Govt presents Right to Info bill

 

The Goa government has presented the Right to Information bill in the ongoing Assembly session, which would be now thrown open for a public debate, before it is discussed in the House.

Being the second state in the country after Tamil Nadu, Goa government has also made a special provision of ten-member state council, comprising officials and non-officials, to promote the culture of openness and transparency and monitor the process of providing information .

"As series of court judgements have declared that right to know is a facet of the fundamental right of speech, Right to Information is indispensable for increasing and enforcing accountability", said information minister Domnick Fernandes, while presenting the bill.

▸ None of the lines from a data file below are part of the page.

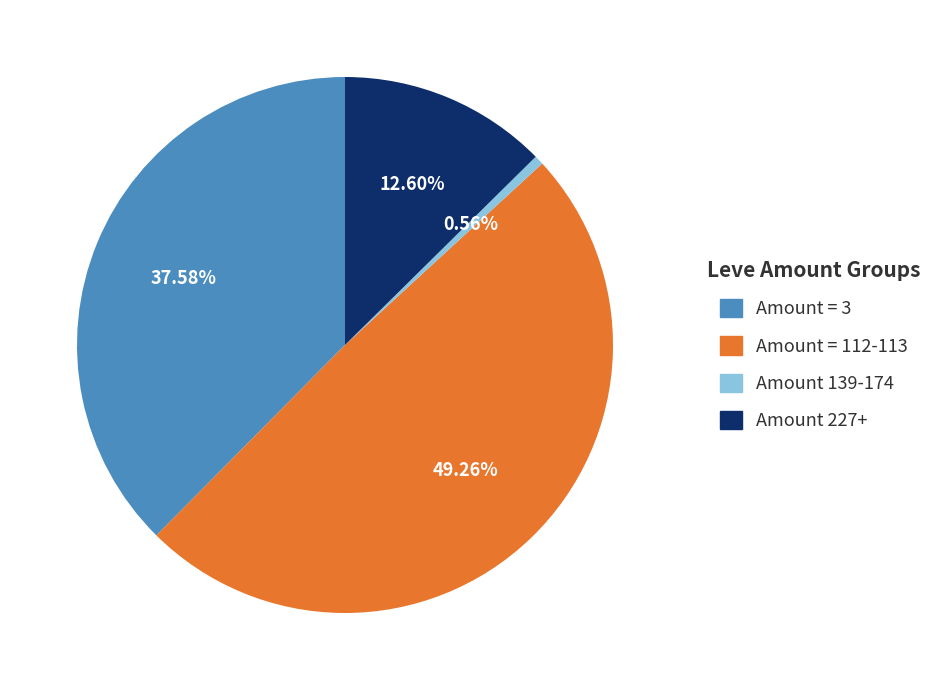

Is there any slice that represents more than half of the pie?

No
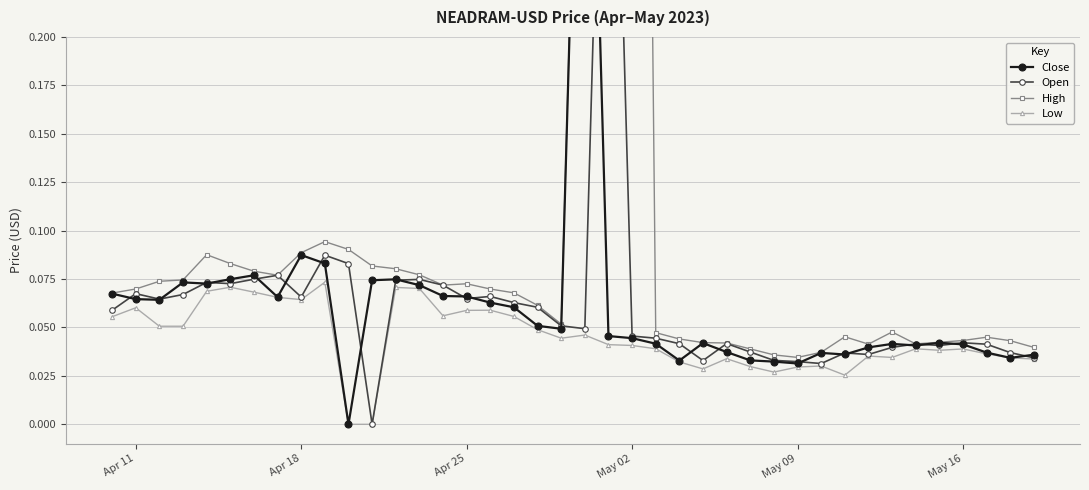

True or false: Low has more than 0 points higher than both neighbors.

True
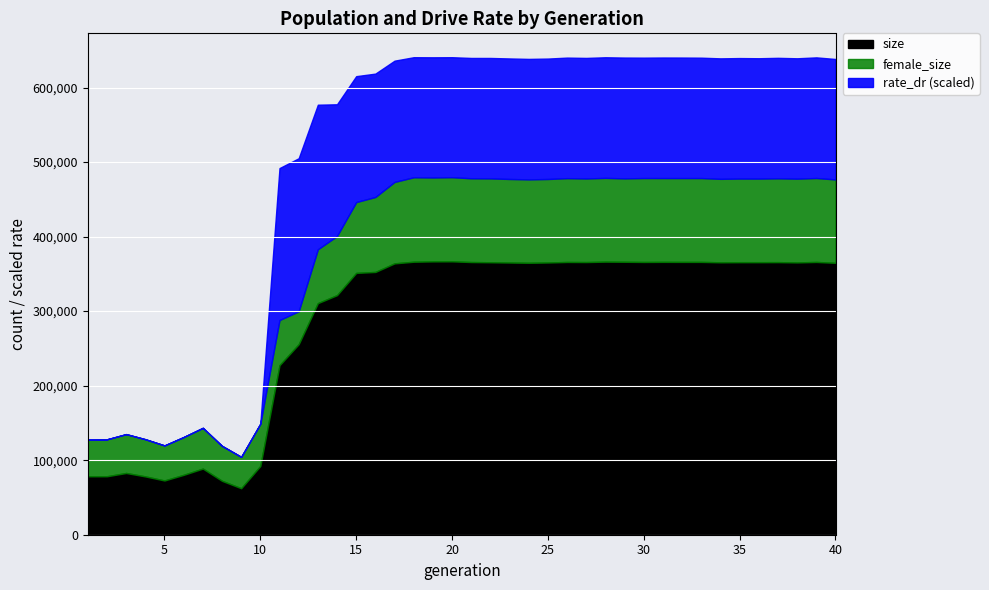

Which category has the highest value in the female_size series?

18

The bill is however presented, going against the demand made by journalists and the NGOs that the policy recommendations be made public before the draft bill is prepared. But Fernandes is planning to invite suggestions from the public instead of referring the bill to the select committee.

Though seminars were organised by journalists and academicians to debate the kind of bill Goa needs, the government refused to disclose any details of the draft bill stating that 'it is secret'. It's intention was doubted since no information was provided even on the Right to Information bill.

The minister however claims that the draft is being prepared after going through the Right to Information act of Tamil Nadu, as well as the model draft prepared by Justice P B Sawant, chairman of the Press Council of India and the H D Shourie committee recommendations.

At both the seminars, even top bureaucrats however had expressed their disapproval over the TN act, the only one existing in the country, stating that it primarily caters to how not to give information. "It's better not to have a bill instead", it was felt.

Despite tall claims made by the information minister about transparency and openness to strengthen democracy, the Goa bill however contains several 'funny' provisions of the TN act, which authorises the state to withhold any information which will prejuducially affect "public order", without explaining what it means.

"The comprehensive bill has converted our needs into a right. But it needs further clarification on the vague exemptions mentioned in it as well as who would be the competent authority to furnish information", states Kashinath Jalmi, the state opposition leader.

Besides withholding information which may affect sovereignty and integrity of India, security of the state, international relations and trade and commercial secrets, the bill also provides to withhold any other information protected by law, which means that information could be withheld, quoting the Official Secrets Act and conduct rules for government servants.

The only good feature about the bill however is that the public would now have an access to any information which cannot be denied to the state legislature, within 30 working days from making a formal application.

The government however still remains sceptical about the competent authority to supply information, which would be notified 'later on'.

Not supplying or furnishing false information under this legislation is considered a cognizable offence, even with a fine upto Rs 5000 and Rs 50 per day for a delay after 30 days. The appellate authority is specified as the administrative tribunal.